1 in 9 patients in Australian hospitals suffers a complication1.
These events aren’t just happening in hospitals; lapses in patient safety and quality care occur across all healthcare sectors, including primary care, aged care, disability and mental health.
Data from the acute sector on complications are more prevalent, which can lead us to believe this is just a hospital issue, however, a lack of data does not indicate a lack of safety and quality concerns; baseline data provided to the Royal Commission into Violence, Abuse, Neglect and Exploitation of People with Disability indicated that since the NDIS rollout, potentially avoidable, treatable or preventable deaths made up half of all deaths reviewed in Queensland, with other states failing to systematically define or report on these metrics at all2.
Despite national standards and accreditation processes, patient safety and quality care lapses continue to plague our health system. In fact, almost every significant safety failure in recent decades happened in a health organisation that passed their accreditation with flying colours1.
The obvious cost of these complications is consumer suffering, which has flow-on effects on their families, medical staff and even other consumers of care. There is also a major cost to care providers, both productively and financially.
Complications are costing $4 billion a year for public hospitals and more than $1 billion a year for private hospitals1.
Improvements in healthcare need not be limited to new, expensive technology development, or process development at an organisation level. Rather, care providers can improve the quality of their care by focusing on developing clinical governance skills at an individual health professional level.
Better culture means better patient outcomes.
The Australasian Institute of Clinical Governance (AICG) was formed in direct response to an identified need for health professionals to strengthen their skills in clinical governance to reduce the occurrence of adverse events.
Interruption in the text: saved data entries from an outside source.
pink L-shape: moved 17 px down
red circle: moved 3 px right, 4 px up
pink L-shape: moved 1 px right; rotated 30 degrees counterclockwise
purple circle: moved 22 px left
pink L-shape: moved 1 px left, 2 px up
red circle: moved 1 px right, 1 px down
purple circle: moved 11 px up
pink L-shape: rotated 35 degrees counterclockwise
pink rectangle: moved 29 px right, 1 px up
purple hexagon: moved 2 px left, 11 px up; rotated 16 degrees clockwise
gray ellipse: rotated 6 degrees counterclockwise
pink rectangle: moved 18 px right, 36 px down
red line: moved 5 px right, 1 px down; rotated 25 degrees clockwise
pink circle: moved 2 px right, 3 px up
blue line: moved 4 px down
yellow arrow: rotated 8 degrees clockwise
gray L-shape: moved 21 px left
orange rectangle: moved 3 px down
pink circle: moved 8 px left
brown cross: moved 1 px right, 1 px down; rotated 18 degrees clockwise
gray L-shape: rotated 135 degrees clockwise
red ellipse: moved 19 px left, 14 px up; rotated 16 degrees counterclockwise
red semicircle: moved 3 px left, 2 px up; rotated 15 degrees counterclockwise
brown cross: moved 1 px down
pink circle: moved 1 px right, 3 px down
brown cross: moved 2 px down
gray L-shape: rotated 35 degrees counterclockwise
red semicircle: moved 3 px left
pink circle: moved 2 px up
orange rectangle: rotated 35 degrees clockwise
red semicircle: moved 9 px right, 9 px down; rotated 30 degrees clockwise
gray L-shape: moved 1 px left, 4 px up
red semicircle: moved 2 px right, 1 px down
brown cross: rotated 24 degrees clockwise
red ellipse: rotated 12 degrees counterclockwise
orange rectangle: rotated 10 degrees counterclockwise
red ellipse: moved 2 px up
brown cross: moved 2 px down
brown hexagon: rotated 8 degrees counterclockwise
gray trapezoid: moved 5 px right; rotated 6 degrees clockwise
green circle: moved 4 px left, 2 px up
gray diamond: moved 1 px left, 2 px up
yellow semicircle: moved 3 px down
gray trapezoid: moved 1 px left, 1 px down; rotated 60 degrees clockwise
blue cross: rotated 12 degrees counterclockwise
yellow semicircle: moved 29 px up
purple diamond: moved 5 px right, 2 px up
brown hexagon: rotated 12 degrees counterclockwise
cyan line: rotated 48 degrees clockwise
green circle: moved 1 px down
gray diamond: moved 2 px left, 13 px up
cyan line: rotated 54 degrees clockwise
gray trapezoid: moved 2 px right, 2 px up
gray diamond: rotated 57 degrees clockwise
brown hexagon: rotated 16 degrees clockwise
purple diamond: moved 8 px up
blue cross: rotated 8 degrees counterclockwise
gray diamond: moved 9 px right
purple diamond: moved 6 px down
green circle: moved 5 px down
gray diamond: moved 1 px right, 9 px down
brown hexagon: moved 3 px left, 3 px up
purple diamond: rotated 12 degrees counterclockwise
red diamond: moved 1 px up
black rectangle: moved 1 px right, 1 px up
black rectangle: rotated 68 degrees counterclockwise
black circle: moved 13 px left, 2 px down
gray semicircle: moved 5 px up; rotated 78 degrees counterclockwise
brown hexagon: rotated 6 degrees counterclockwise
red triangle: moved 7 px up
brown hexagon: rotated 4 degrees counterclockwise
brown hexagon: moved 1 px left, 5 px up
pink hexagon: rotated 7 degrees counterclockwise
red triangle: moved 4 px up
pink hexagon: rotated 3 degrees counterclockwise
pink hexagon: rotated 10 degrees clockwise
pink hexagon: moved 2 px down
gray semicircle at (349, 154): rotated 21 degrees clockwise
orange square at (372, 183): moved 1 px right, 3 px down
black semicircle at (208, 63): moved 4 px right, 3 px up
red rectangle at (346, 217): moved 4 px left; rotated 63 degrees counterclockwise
The decision was influenced by a number of reports, most recently the Victorian Government reports:
- Targeting Zero, a review of hospital safety and quality assurance in Victoria (October 2016, Duckett S., Cuddihy M., Newnham H.) and,
- Safer care saves money: How to improve patient care and save public money at the same time. (2018, Duckett, S., Jorm, C., Moran, G., and Parsonage, H. (April 2018)
As such, we are committed to improving patient safety and quality care across all sectors through health professional development and education programs in clinical governance competencies.
The AICG has developed a clinical governance framework, based on a review of national and international clinical governance frameworks, to underpin our curriculum and focus our activities. It is around this framework that we built our flagship Certificate course in clinical governance and our online supplementary courses.
The AICG Certificate course is suitable for all healthcare professionals and offers education on three key areas for improving safety and quality care; clinical governance, leadership and culture and collaboration.